Baśniowa podróż w nieznane Lachawiec Wiktoria

Transkrypt

Baśniowa podróż w nieznane Lachawiec Wiktoria
Autor: Wiki
Baśniowa podróż w nieznane
To, o czym chcę wam opowiedzieć, wydarzyło się latem, gdy wyruszyłam
pociągiem do mojej cioci na wieś. Mama jak zwykle obudziła mnie rano, zrobiła
śniadanie i wyszła do pracy. Ja ubrałam się i poszłam po walizkę. Perspektywa
spędzenia dwóch miesięcy u cioci na wsi nie cieszyła mnie zbytnio. Kiedy
spojrzałam na zegarek, była już dziewiąta. Nadszedł czas opuszczenia mojego
przytulnego domku i wyruszenia w drogę. Włożyłam ulubione trampki
i pośpiesznie wyszłam, aby nie spóźnić się na pociąg. Niecałe pół godziny
później zajmowałam już miejsce w przedziale. Odjazd miał być za pięć minut.
Chwilkę potem pociąg już jechał. Z początku wyjęłam książkę i zaczęłam
czytać. Nie za bardzo mi to szło, więc ją schowałam i postanowiłam, że na razie
będę podziwiała widoki za oknem. Strasznie mi się nudziło. Pragnęłam,
aby pociąg już dojechał na końcową stację. Spojrzałam na telefon… minęło
dopiero trzydzieści minut. Właśnie zasypiałam, gdy pociąg stanął na peronie.
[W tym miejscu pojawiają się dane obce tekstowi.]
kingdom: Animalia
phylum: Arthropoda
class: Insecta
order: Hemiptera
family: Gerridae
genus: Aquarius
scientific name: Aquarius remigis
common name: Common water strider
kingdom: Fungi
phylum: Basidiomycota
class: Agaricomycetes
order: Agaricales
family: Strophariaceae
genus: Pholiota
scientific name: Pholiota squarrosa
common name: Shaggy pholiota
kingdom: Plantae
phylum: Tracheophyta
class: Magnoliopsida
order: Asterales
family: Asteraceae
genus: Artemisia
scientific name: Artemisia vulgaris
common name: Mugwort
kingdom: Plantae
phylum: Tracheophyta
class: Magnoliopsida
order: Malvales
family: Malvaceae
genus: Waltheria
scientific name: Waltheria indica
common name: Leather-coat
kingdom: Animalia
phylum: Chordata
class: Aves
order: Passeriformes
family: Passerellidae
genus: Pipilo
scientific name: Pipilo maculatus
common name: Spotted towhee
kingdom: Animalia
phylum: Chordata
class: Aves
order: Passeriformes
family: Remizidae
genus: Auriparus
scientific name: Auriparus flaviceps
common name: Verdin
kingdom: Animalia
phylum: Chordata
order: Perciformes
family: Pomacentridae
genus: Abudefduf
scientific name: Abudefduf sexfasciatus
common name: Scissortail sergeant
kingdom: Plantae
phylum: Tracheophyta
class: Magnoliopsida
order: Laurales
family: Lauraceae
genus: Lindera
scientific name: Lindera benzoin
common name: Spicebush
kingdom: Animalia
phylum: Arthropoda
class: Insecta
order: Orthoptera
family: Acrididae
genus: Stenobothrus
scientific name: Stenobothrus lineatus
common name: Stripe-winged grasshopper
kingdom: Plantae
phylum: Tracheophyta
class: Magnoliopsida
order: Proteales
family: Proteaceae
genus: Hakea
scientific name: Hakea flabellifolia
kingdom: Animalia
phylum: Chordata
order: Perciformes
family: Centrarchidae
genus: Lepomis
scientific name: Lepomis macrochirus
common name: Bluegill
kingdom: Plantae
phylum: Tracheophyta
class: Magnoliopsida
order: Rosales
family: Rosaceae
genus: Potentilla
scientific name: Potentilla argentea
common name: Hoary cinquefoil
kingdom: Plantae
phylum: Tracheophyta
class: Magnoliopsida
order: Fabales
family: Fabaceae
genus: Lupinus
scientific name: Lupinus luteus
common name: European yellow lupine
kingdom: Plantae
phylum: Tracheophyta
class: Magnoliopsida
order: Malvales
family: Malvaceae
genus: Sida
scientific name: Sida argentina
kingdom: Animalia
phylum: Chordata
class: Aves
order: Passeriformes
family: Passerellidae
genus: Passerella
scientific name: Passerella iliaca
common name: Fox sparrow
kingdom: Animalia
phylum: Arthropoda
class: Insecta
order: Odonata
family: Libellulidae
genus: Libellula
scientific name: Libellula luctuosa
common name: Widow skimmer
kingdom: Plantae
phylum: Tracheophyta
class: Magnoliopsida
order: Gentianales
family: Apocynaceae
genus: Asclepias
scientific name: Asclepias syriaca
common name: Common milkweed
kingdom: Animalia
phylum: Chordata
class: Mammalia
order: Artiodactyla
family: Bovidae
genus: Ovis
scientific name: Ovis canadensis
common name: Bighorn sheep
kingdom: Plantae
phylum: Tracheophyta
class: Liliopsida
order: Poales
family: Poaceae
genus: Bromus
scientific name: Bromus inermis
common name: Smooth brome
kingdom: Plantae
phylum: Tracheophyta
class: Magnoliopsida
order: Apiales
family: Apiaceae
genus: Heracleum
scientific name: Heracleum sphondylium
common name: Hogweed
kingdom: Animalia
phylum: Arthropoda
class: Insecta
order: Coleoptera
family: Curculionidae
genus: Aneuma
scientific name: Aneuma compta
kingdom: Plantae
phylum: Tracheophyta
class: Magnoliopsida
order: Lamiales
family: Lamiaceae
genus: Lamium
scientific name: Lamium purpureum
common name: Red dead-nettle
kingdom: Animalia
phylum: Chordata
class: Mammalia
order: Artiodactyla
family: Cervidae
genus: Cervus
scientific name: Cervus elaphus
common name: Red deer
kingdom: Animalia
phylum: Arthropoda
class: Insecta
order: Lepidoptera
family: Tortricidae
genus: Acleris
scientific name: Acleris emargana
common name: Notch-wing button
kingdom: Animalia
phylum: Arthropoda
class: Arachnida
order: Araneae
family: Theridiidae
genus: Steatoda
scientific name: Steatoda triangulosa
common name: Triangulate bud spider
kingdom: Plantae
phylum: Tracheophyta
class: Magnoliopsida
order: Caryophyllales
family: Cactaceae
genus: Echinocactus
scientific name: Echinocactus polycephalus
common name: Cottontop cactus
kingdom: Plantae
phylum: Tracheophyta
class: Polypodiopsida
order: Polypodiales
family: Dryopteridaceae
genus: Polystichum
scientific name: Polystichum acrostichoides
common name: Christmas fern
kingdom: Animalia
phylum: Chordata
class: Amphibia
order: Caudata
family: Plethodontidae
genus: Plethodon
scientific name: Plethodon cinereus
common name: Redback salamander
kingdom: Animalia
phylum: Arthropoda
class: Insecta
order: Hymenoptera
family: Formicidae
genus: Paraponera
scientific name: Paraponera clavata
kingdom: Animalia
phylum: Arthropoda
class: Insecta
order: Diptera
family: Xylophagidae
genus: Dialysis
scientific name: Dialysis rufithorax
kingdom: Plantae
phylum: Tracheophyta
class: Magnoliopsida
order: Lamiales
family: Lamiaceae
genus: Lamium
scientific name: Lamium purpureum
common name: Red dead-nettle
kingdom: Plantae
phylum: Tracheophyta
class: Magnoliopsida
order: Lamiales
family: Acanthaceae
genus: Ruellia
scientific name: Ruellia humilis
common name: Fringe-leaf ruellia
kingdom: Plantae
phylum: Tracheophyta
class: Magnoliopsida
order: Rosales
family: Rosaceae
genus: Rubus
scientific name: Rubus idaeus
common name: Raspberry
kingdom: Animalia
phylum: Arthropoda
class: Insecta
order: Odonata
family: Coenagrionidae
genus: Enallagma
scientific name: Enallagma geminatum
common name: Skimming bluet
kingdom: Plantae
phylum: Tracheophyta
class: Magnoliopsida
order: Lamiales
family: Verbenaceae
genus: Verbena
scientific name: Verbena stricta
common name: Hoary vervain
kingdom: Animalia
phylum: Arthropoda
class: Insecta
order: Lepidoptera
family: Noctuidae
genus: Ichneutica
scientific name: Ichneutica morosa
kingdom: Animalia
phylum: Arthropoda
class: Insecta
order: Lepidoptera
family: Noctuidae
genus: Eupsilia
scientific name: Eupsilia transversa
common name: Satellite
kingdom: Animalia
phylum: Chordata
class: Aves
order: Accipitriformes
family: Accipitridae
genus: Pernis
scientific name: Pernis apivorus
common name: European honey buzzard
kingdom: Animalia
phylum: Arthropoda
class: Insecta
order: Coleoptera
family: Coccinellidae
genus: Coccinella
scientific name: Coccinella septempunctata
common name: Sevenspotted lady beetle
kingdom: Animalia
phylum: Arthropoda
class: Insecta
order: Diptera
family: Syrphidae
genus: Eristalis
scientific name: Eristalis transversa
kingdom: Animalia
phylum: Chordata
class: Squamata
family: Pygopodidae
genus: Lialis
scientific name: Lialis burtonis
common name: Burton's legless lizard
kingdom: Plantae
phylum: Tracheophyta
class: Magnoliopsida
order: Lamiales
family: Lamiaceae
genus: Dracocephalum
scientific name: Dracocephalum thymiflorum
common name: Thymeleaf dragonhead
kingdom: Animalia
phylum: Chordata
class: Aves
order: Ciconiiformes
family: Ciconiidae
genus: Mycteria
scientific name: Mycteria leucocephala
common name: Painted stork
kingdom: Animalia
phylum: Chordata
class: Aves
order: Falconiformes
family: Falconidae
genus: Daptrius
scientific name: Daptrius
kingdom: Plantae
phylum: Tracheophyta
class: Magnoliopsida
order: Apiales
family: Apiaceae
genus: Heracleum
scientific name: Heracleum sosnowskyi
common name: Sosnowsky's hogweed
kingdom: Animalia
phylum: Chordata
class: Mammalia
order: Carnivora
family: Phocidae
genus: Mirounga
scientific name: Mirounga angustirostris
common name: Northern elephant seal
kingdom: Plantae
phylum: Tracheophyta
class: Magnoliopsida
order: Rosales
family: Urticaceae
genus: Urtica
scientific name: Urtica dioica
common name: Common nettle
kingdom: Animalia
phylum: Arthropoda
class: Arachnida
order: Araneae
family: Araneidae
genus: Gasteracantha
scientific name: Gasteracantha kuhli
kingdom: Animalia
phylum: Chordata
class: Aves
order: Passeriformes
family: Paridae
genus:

Kątem oka spostrzegłam, że do pociągu wsiadła tylko jedna osoba i, niestety,
skierowała swe kroki do mojego przedziału. Ujrzałam chłopaka średniego
wzrostu o kruczoczarnych
włosach i dziwnym spojrzeniu. Jego oczy były
zielone z pomarańczowymi plamkami. Jeszcze nigdy takich nie widziałam.
Ubrany był w koszulkę jakiegoś zespołu –nie umiałam określić jakiego- oraz
czarne rurki.
- Czy mogę z tobą usiąść? – zapytał.
Przez chwilę zabrakło mi języka w buzi i nie potrafiłam wydobyć z siebie
ani słowa. Na szczęście szybko mi przeszło.
-Jasne, siadaj – odpowiedziałam.
-Jak masz na imię?
-Amanda. A ty ?
-Sebastian. Jadę do mojej babci na wieś. Masakra! Całe dwa miesiące na wsi.
1
-Ja też jadę na wieś, tyle że do cioci.
- O, a dokąd jedziesz?
- Hmmm… nazwa brzmi słodziutko: Miodowo.
-Naprawdę ? Ja też tam jadę!
-Przynajmniej jedną osobę już znam - rzuciłam.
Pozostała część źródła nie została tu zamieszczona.